Program Muhammet Sait Bozik’in faizli borç ilişkilerinin tarihsel süreci hakkında bilgilendirmede bulundu.
Bozik konuşmasında; “Faizin ortaya çıkış süreci antik dönemlerde insanların elinde meta olmadığı için hayvanla tarım mamulleriyle değişim yapılmıştır. Antik Çağ medeniyetlerinde yerleşik hayatın tapınaklar etrafında kümelenmeye başlaması ile borç ilişkilerinin niteliği değişmeye başlamıştır. Aynı zamanda dönemin en muktedir iktisadi aktörü olan tapınaklar toplumun finansal ihtiyaçlarını kurumsal bağlamda ele almanın öneminin farkına varmıştır. Çünkü faizli borç ilişkilerinin yüksek getirisi iştahlarını kabartır. Büyük kısmını ellerinde tuttukları su ve toprak mülkiyetinin yanı sıra faizli borç ilişkilerini de kontrol etmek için gerektiğinde dini argümanları kullanırlar. Faizli borçlar her durumda tapınakların büyük gelir kaynaklarından biridir. Halka verilen yüksek faizli borçlar geri ödendiğinde büyük kazançlar sağlar. Ödemenin yapılmadığı aksi durumda bile borç köleliğinden ötürü tapınaklar kazançlı çıkar. Böylelikle üretilen refahın büyük kısmını kontrolü altında tutan kurumsal yapılar yaygınlaşmaya başlar. Giderek güçlenen tapınaklar, siyasal otorite ile iktidar çatışmasına girmekten uzak durmazlar. İnsanlar bu durum karşısında çok zor duruma düştüler. O dönem için haraç ekonomisini doğuruyor. Bu süreçten sonra sözlü düzenlemeler ile bu sorunların önüne geçmeye çalışılır. Faizli borçlardan kaynaklanan –borç köleliği gibi– sosyal sorunlara hukuki yaptırımlarla çözüm aranmak durumunda kalınır. Alınan tedbirlerin amacı faizli borç ilişkilerini bir nebze olsun yönetilebilir kılmaktır. Bu amaçla sosyal maliyeti asgari seviyeye indirmek için faiz oranlarına sınır getirmekten tamamen yasaklamaya kadar uzanan birçok yasal düzenlemeye başvurulur. Ancak tüm bu çabalara rağmen büyük imparatorluklardan küçük şehir devletlerine kadar hiçbir medeniyet soruna kalıcı çözüm üretmeyi başaramaz. Faizli borç ilişkilerinden kaynaklanan sosyal problemler bazen bir devletin çöküşüne yol açan sebepler arasında gösterilebilecek boyutlara ulaşır. Bazı tarihçiler tefeciliği, Akdeniz sahillerinin büyük kısmını kontrolü altında tutan Roma İmparatorluğunun çöküş sebepleri arasında bile gösterir. Feodalizmin başlangıcı da bu süreçte karşımıza çıkıyor. Modern düşüncenin ataları olarak görülen Antik Yunan’da da durum pek farklı değildir. Yoksul halk ile soylular arasındaki iktisadi mücadelede kaybeden taraf genelde bellidir. Sınıflar arası refah farkı, faizli borç ilişkilerinden dolayı giderek artar. Soylular ellerinde tuttukları servet sayesinde siyasal yönetimi kontrol ederler.

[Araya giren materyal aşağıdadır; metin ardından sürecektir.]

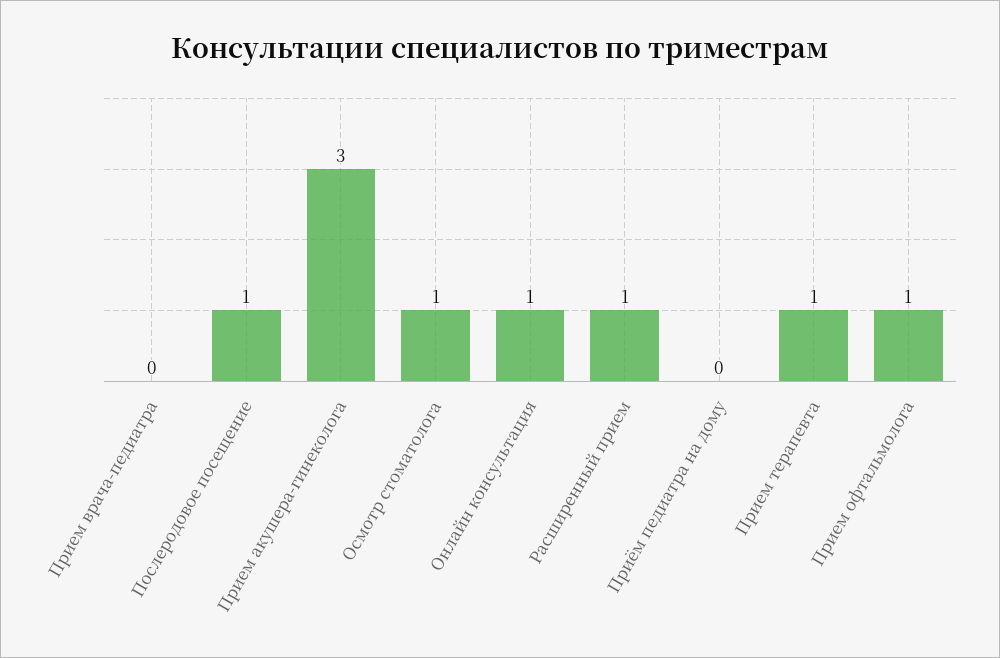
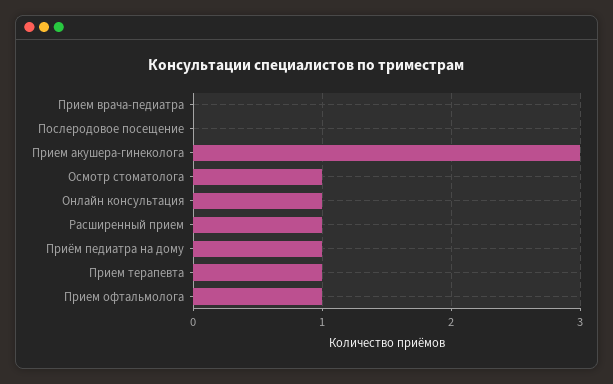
Послеродовое посещение: 1 -> 0
Приём педиатра на дому: 0 -> 1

Çalışmamızın ikinci bölümünde semavi dinlerde gelişen süreci inceledik. Köklü bir tarihe sahip olan ve yeryüzünün her tarafına dağılmış onlarca topluluktan meydana gelen Yahudiler, çeşitli sebepler sayesinde ticari ve finansal işlerde önemli mevkilere gelmişlerdir. Hem yaşadıkları coğrafyalar hem de içerisinde bulundukları toplumlar ile olan mücadeleleri ve ilişkileri onları farklı bir yaşam tarzına itmiştir. Bahsedilen yaşam tarzı göçebe yaşam tarzıdır. Bu durum ise onların, kalıcı mülk edinmekten daha çok ticarete ve finansa olan ilgilerini arttırmıştır. Bu sayede zamanla finansal işlerde uzmanlaşmışlardır. Ayrıca Yahudiler parayı bir inanç unsuru olarak görmekteler. Faiz yasak emri geldikten sonra çeşitli yasaklarla karşılaşmaktalar. Zaman içinde Yahudi din düşünürleri faiz yasağını yumuşatan, hatta kaldıran yorumlar getirmişler. Kardeşlik hukuku gereği birbirlerinde faiz almayıp kendinden olmayanlardan faiz almaya başladılar.
Orta çağ döneminde faiz yasağı zaman içinde Hristiyanlıkta da yumuşatılarak ortadan kalkmış bulunuyor. Katolik kilisesinin insanları kandırıp faizli işlere girmesiyle Martin Luther Protestanlığı ortaya çıkarıyor, klişeden kovuluyor. İlk başlarda Protestanlıkta faiz katı bir şekilde yasaklanırken ilerleyen dönemlerde faiz belirli ölçüde ayrılarak yeniden gündemlerine giriyor. John Calvin döneminde faiz – fahiş faiz ayrımı, makul faiz oranının Tanrıyı rahatsız etmeyeceği görüşü, üretimi finanse edecek faizin teşviki, fahiş faiz’in yasaklanması ve alanların kiliseden reddi görüşü ön plana çıkıyor.
Yasağı günümüze taşıyan tek din İslam. Osmanlı döneminde faizsiz finans arayışında para vakıfları kuruluyor. Son dönemlerde de tarım toplumu olan Osmanlı'nın finansman sorununa memleket sandıkları ile çözüm bulunmaya çalışılıyor. Ortak bir sandıkta insanlar oraya parasını aktarıp ihtiyacı olan kişiye finansman sağlanıyor” dedi.
Program, üyelerin sorularıyla devam etti. Yönetim Kurulu Başkan Yardımcısı Ömer Bedreddin Çiçek’in Doç. Dr. Murat Ustaoğlu ve Muhammet Sait Bozik’e hediye takdimi ile program son buldu.